Sifat munafik sangat membahayakan persatuan dan kesatuan umat muslim. Karenanya, dalam ayat selanjutnya, Allah SWT menegaskan hakikat identitas umat muslim: " sungguh Allah mencintai orang-orang yang berperang di jalan-Nya bershaf-shaf, seakan-akan mereka adalah benteng yang kokoh," (QS. ash-Shaff: 4).

Berperang di jalan Allah, dalam konteks zaman modern, bukan lagi mengangkat senjata. Hal itu tercermin dari sabda Rasulullah Saw setelah selesai Perang Tabuk: "kita telah pulang dari jihad kecil menuju jihad besar," (HR. Al-Baihaqi).

Memang para ulama berbeda pendapat tentang apa definisi jihad besar dan jihad kecil. Ada yang mengatakan, jihad besar adalah memerangi orang kafir. Ada pula yang berpendapat, jihad besar adalah memerangi hawa nafsu.

Begitu sebaliknya, ada yang berpendapat, jihad kecil adalah memerangi orang kafir. Ada yang berpendapat, jihad kecil adalah memerangi hawa nafsu. 

Terlepas dari perbedaan pendapat di atas, sabda Rasulullah Saw bertalian dengan firman Allah SWT. Perang Tabuk juga terjadi pada tahun 630 Masehi, setelah Rasulullah hijrah ke Madinah. Artinya, saat itu Rasulullah sudah berhadapan dengan kaum munafik Madinah.

Kemunafikan Kontemporer

Zaman terus berlalu. Umat manusia pun secara kolektif bersepakat pada satu nilai ideal dan universal yang sama, yaitu: persaudaraan, persatuan dan perdamaian. Namun, nyatanya hingga hari ini Eropa yang notabene negeri kafir juga berperang satu sama lain; selangkah lagi menuju perang nuklir.
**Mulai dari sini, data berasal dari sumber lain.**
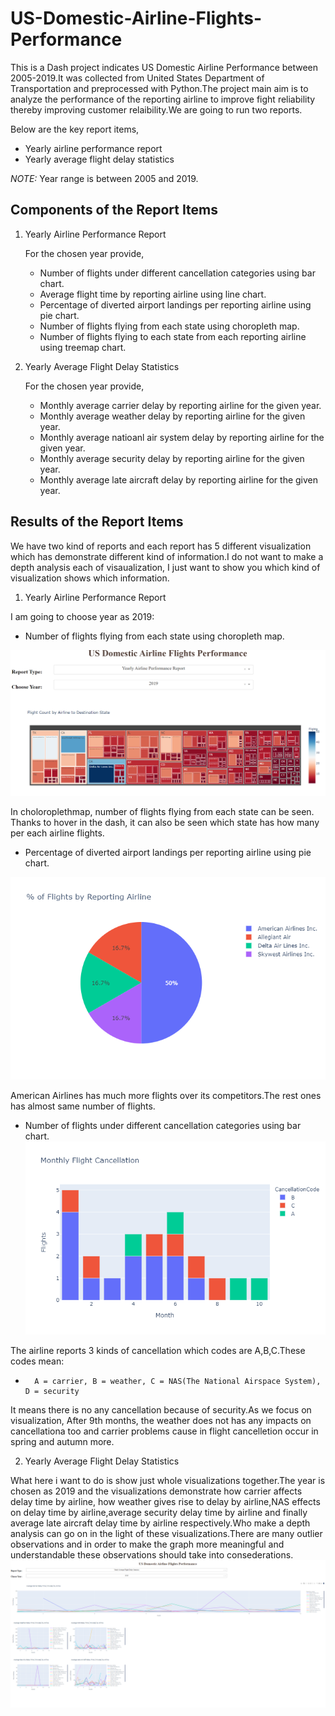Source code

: # US-Domestic-Airline-Flights-Performance
This is a Dash project indicates US Domestic Airline Performance between 2005-2019.It was collected from United States Department of Transportation and preprocessed with Python.The project main aim is to analyze the performance of the reporting airline to improve fight reliability thereby improving customer relaibility.We are going to  run two reports.

Below are the key report items,

-   Yearly airline performance report 
-   Yearly average flight delay statistics

_NOTE:_ Year range is between 2005 and 2019.

## Components of the Report Items

1.  Yearly Airline Performance Report 

    For the chosen year provide,

    -   Number of flights under different cancellation categories using bar chart.
    -   Average flight time by reporting airline using line chart.
    -   Percentage of diverted airport landings per reporting airline using pie chart.
    -   Number of flights flying from each state using choropleth map.
    -   Number of flights flying to each state from each reporting airline using treemap chart.
2.  Yearly Average Flight Delay Statistics

    For the chosen year provide,

    -   Monthly average carrier delay by reporting airline for the given year.
    -   Monthly average weather delay by reporting airline for the given year.
    -   Monthly average natioanl air system delay by reporting airline for the given year.
    -   Monthly average security delay by reporting airline for the given year.
    -   Monthly average late aircraft delay by reporting airline for the given year.

## Results of  the Report Items

We have two kind of reports and each report has 5 different visualization which has demonstrate different kind of information.I do not want to make a depth analysis each of visaualization, I just want to show you which kind of visualization shows which information.

1.  Yearly Airline Performance Report 

I am going to choose year as 2019:
-   Number of flights flying from each state using choropleth map.

![alt text](https://github.com/bozanomer/US-Domestic-Airline-Flights-Performance/blob/main/Visualizations/Choloromap.PNG)

In choloroplethmap,  number of flights flying from each state can be seen. Thanks to hover in the dash, it can also be seen which state has how many per each airline flights.

-   Percentage of diverted airport landings per reporting airline using pie chart.

![alt text](https://github.com/bozanomer/US-Domestic-Airline-Flights-Performance/blob/main/Visualizations/newplot.png)

American Airlines has much more flights over its competitors.The rest ones has almost same number of flights.

-   Number of flights under different cancellation categories using bar chart.
![alt text](https://github.com/bozanomer/US-Domestic-Airline-Flights-Performance/blob/main/Visualizations/CancelletionCode.png)

The airline reports 3 kinds of cancellation which codes are A,B,C.These codes mean:
-       A = carrier, B = weather, C = NAS(The National Airspace System), D = security
It means there is no any cancellation because of security.As we focus on visualization, After 9th months, the weather does not has any impacts on cancellationa too and carrier problems cause in flight cancelletion occur in spring and autumn more.


2.  Yearly Average Flight Delay Statistics

What here i want to do is show  just whole visualizations together.The year is chosen as 2019 and the visualizations demonstrate how carrier affects delay time by airline, how weather gives rise to delay by airline,NAS effects on delay time by airline,average security delay time by airline and finally average late aircraft delay time by airline respectively.Who make a depth analysis can go on in the light of these visualizations.There are many outlier observations and in order to make the graph more meaningful and understandable these observations should take into consederations.
![alt text](https://github.com/bozanomer/US-Domestic-Airline-Flights-Performance/blob/main/Visualizations/Statistics.PNG)
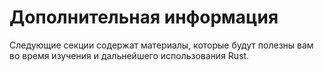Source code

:# Дополнительная информация

Следующие секции содержат материалы, которые будут полезны вам во время изучения
и дальнейшего использования Rust.
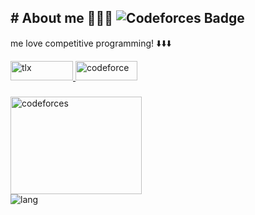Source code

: ## # About me 🧑🏻‍💻 ![Codeforces Badge](https://codeforces-readme-stats.vercel.app/api/badge?username=Viriya6)
me love competitive programming! ⬇️⬇️⬇️

<div align="left">
  <a href="https://tlx.toki.id/profiles/Viriya6" target="_blank">  <img src="https://github.com/user-attachments/assets/686f362a-ebf8-47d5-9809-1be245c42b40" height=31.5 width=100 alt="tlx"> </a>
  <a href="https://codeforces.com/profile/Viriya6" target="_blank"> <img src="https://github.com/user-attachments/assets/81a1fe20-e09e-4ce0-8353-9cb664b5d846" height=31 width=99.5 alt="codeforce"> </a>
</div>

###

<div align="left">
  <img src="https://codeforces-readme-stats.vercel.app/api/card?username=Viriya6&theme=github_dark&disable_animations=false&show_icons=true&force_username=true" height=156 width=210 alt="codeforces">
</div>

<div align="left">
  <img src="https://github-readme-stats.vercel.app/api/top-langs/?username=Viriya6&theme=tokyonight&show_icons=true&hide_border=true&layout=compact" alt="lang">
</div>
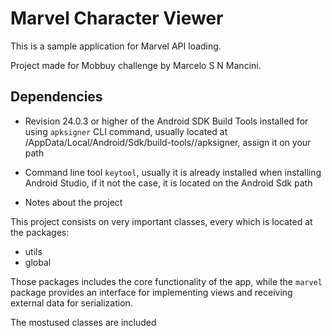 # Marvel Character Viewer

This is a sample application for Marvel API loading.

Project made for Mobbuy challenge by Marcelo S N Mancini.

## Dependencies

- Revision 24.0.3 or higher of the Android SDK Build Tools installed for using `apksigner` CLI command, usually
located at <User>/AppData/Local/Android/Sdk/build-tools/<version>/apksigner, assign it on your path
- Command line tool `keytool`, usually it is already installed when installing Android Studio, if it not the case,
it is located on the Android Sdk path

- Notes about the project

This project consists on very important classes, every which is located at the packages:

- utils
- global

Those packages includes the core functionality of the app, while the `marvel` package provides an interface for
implementing views and receiving external data for serialization.

The mostused classes are included 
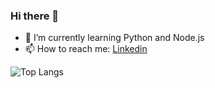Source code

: ### Hi there 👋

- 🌱 I’m currently learning Python and Node.js
- 📫 How to reach me: [Linkedin](https://www.linkedin.com/in/rasmus-kibshede-28a712142/)

![Top Langs](https://github-readme-stats.vercel.app/api/top-langs/?username=Rasmus-Kibshede)

<!--
**Rasmus-Kibshede/Rasmus-Kibshede** is a ✨ _special_ ✨ repository because its `README.md` (this file) appears on your GitHub profile.

Here are some ideas to get you started:

- 🔭 I’m currently working on ...
- 👯 I’m looking to collaborate on ...
- 🤔 I’m looking for help with ...
- 💬 Ask me about ...
- 📫 How to reach me: ...
- 😄 Pronouns: ...
- ⚡ Fun fact: ...
-->
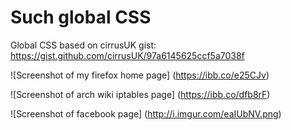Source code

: # Such global CSS

Global CSS based on cirrusUK gist: https://gist.github.com/cirrusUK/97a6145625ccf5a7038f

![Screenshot of my firefox home page] (https://ibb.co/e25CJv)

![Screenshot of arch wiki iptables page] (https://ibb.co/dfb8rF)

![Screenshot of facebook page] (http://i.imgur.com/eaIUbNV.png)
Begitu pun dengan negara-negara Timur Tengah yang notabene negara-negara berpenduduk mayoritas muslim. Nyatanya, mereka juga sama saja. Perang dan pertumpahan darah terus terjadi, dan terbentang depan mata. Semuanya disebabkan slogan dan jargon kosong tentang persaudaraan, persatuan dan perdamaian.

Bangsa Indonesia nyaris dijangkiti penyakit yang hampir sama, yaitu penyakit kemunafikan. Hampir di setiap ada panggung ceramah keagamaan, nilai-nilai universal seperti moderat (tawasut), seimbang (tawazun), toleransi (tasamuh), dan keadilan ('adalah) menjadi tema-tema yang melangit.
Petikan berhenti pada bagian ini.